DATE=${1:-$(date -d "yesterday" +%Y-%m-%d)}
spark-submit \
--master yarn \
--deploy-mode cluster \
--name "daily-etl-${DATE}" \
--queue etl-production \
--driver-memory 4g \
--driver-cores 2 \
--executor-memory 8g \
--executor-cores 4 \
--conf spark.dynamicAllocation.enabled=true \
--conf spark.dynamicAllocation.minExecutors=5 \
--conf spark.dynamicAllocation.maxExecutors=100 \
--conf spark.dynamicAllocation.executorIdleTimeout=60s \
--conf spark.sql.adaptive.enabled=true \
--conf spark.sql.adaptive.coalescePartitions.enabled=true \
--conf spark.sql.shuffle.partitions=auto \
--conf spark.speculation=true \
--conf spark.speculation.multiplier=1.5 \
--conf spark.eventLog.enabled=true \
--conf spark.eventLog.dir=hdfs:///spark-logs \
--conf spark.yarn.maxAppAttempts=2 \
--class "${MAIN_CLASS}" \
"${APP_JAR}" \
--date "${DATE}" \
--env production
Key practices demonstrated here:
- Dynamic allocation scales executors based on workload, reducing costs for variable jobs
- Adaptive Query Execution (AQE) optimizes shuffle partitions at runtime
- Speculation reruns slow tasks on other executors, preventing stragglers from blocking completion
- Event logging enables post-mortem analysis via Spark History Server
Troubleshooting Common Errors
ClassNotFoundException or NoClassDefFoundError: Your dependency isn’t on the classpath. Verify your --jars or --packages flags. For shaded JARs, check that dependencies aren’t being excluded during packaging.

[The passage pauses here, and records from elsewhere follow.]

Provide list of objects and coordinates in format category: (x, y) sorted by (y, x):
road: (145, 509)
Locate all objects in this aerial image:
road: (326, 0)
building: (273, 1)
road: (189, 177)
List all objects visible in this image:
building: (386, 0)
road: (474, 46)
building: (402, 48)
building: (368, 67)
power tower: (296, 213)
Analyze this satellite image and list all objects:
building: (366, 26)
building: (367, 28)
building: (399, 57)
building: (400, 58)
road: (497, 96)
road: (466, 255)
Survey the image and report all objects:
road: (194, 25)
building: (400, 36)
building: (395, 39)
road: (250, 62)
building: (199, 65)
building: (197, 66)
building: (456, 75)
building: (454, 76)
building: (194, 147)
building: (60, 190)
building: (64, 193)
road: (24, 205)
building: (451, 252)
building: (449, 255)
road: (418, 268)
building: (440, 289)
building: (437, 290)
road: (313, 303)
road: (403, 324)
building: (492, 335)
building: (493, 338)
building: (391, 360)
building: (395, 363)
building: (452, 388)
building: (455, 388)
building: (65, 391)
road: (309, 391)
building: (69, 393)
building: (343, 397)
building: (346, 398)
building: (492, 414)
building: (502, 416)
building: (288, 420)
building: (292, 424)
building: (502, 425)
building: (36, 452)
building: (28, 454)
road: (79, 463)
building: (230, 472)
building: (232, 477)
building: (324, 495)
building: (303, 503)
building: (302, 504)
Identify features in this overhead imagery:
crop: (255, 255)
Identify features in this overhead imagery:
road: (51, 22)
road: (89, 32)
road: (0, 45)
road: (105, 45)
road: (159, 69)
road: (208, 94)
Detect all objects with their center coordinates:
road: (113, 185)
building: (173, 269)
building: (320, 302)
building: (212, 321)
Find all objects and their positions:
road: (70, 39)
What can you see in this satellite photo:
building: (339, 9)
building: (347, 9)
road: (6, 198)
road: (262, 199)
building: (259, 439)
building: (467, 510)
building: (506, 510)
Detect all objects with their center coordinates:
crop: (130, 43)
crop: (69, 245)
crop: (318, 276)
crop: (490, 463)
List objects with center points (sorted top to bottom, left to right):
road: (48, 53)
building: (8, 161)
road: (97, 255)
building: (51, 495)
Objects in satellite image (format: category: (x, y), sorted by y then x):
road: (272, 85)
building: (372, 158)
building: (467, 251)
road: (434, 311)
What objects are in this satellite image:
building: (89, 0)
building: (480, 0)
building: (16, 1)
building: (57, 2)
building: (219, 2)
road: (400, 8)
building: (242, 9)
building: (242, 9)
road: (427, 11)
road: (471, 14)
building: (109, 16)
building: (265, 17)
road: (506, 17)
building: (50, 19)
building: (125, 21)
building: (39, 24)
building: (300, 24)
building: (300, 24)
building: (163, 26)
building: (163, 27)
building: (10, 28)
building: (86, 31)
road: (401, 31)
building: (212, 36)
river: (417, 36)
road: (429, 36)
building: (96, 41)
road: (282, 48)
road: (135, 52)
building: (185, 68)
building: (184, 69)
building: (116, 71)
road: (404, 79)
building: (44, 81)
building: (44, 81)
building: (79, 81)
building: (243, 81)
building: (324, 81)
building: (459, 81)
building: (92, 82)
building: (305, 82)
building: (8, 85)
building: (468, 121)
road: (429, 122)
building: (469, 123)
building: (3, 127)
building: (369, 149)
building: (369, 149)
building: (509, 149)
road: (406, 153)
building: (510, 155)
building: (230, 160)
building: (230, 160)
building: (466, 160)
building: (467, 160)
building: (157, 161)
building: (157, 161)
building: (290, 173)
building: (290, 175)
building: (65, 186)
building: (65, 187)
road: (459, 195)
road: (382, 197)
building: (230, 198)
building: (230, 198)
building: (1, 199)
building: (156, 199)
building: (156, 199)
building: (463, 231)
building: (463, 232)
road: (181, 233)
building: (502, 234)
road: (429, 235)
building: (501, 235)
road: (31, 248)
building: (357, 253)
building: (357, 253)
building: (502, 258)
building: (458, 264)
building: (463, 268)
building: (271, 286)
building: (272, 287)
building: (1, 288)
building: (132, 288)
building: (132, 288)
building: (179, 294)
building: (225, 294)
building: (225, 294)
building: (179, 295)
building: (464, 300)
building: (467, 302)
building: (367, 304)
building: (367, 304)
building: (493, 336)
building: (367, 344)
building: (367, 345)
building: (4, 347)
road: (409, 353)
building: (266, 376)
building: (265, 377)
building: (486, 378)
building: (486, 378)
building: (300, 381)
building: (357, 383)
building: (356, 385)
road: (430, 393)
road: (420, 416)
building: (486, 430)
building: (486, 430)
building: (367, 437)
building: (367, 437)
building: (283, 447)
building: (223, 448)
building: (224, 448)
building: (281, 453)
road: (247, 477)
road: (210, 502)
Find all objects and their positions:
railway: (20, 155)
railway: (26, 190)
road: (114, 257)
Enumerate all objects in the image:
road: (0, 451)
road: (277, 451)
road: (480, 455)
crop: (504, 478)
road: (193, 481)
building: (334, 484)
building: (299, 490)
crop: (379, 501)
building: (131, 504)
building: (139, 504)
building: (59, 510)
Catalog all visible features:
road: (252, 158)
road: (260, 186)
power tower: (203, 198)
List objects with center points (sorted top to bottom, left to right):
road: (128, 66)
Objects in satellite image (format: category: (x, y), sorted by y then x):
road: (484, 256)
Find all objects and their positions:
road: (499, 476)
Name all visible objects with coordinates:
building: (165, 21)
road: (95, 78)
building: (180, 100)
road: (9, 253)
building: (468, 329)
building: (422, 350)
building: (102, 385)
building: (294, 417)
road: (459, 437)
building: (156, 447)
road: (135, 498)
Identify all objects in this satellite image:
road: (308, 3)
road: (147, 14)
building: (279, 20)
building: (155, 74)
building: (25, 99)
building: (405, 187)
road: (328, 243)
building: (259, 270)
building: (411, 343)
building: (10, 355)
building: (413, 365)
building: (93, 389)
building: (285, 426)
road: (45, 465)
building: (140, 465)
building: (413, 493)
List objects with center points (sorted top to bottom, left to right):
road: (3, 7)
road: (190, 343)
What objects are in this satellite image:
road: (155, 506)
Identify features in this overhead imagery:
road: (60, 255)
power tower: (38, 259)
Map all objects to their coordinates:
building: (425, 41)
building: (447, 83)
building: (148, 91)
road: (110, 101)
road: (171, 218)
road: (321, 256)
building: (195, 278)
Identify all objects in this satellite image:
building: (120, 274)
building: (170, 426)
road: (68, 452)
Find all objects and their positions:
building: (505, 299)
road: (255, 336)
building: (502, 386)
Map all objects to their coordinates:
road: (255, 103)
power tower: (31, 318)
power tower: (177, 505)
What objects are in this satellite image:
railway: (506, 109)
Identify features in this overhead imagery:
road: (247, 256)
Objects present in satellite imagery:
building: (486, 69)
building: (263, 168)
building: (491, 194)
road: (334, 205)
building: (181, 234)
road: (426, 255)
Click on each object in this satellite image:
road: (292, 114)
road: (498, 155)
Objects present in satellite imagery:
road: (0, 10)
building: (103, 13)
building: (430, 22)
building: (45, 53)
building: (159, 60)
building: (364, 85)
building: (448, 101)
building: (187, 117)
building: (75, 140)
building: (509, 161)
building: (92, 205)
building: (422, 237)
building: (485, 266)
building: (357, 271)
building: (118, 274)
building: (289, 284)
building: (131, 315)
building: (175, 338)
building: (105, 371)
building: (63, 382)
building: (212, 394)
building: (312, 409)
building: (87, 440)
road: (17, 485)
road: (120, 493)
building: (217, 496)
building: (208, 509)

OutOfMemoryError on driver: Increase --driver-memory. This commonly happens with large collect() operations or broadcasting big datasets.
OutOfMemoryError on executors: Increase --executor-memory or reduce --executor-cores (fewer cores means less concurrent memory pressure). Also check for data skew causing some tasks to process disproportionate data.
Container killed by YARN for exceeding memory limits: Executor memory overhead (off-heap memory) isn’t included in --executor-memory. Increase spark.executor.memoryOverhead (default is 10% of executor memory or 384MB, whichever is larger).
Enable verbose logging to diagnose issues:
spark-submit \
--master yarn \
--deploy-mode cluster \
--conf spark.driver.extraJavaOptions="-Dlog4j.configuration=file:log4j-debug.properties" \
--conf spark.executor.extraJavaOptions="-Dlog4j.configuration=file:log4j-debug.properties" \
--files log4j-debug.properties \
--verbose \
--class com.mycompany.ProblematicJob \
my-app.jar
The --verbose flag prints the resolved configuration, helping you verify that your settings are being applied correctly.
For serialization errors (NotSerializableException), ensure any objects used in closures are serializable. Consider using broadcast variables for large read-only data structures, and avoid capturing outer class references in anonymous functions.
spark-submit is deceptively simple on the surface but rewards deep understanding. Master its options, build repeatable submission scripts, and invest time in proper resource tuning—your production jobs will thank you.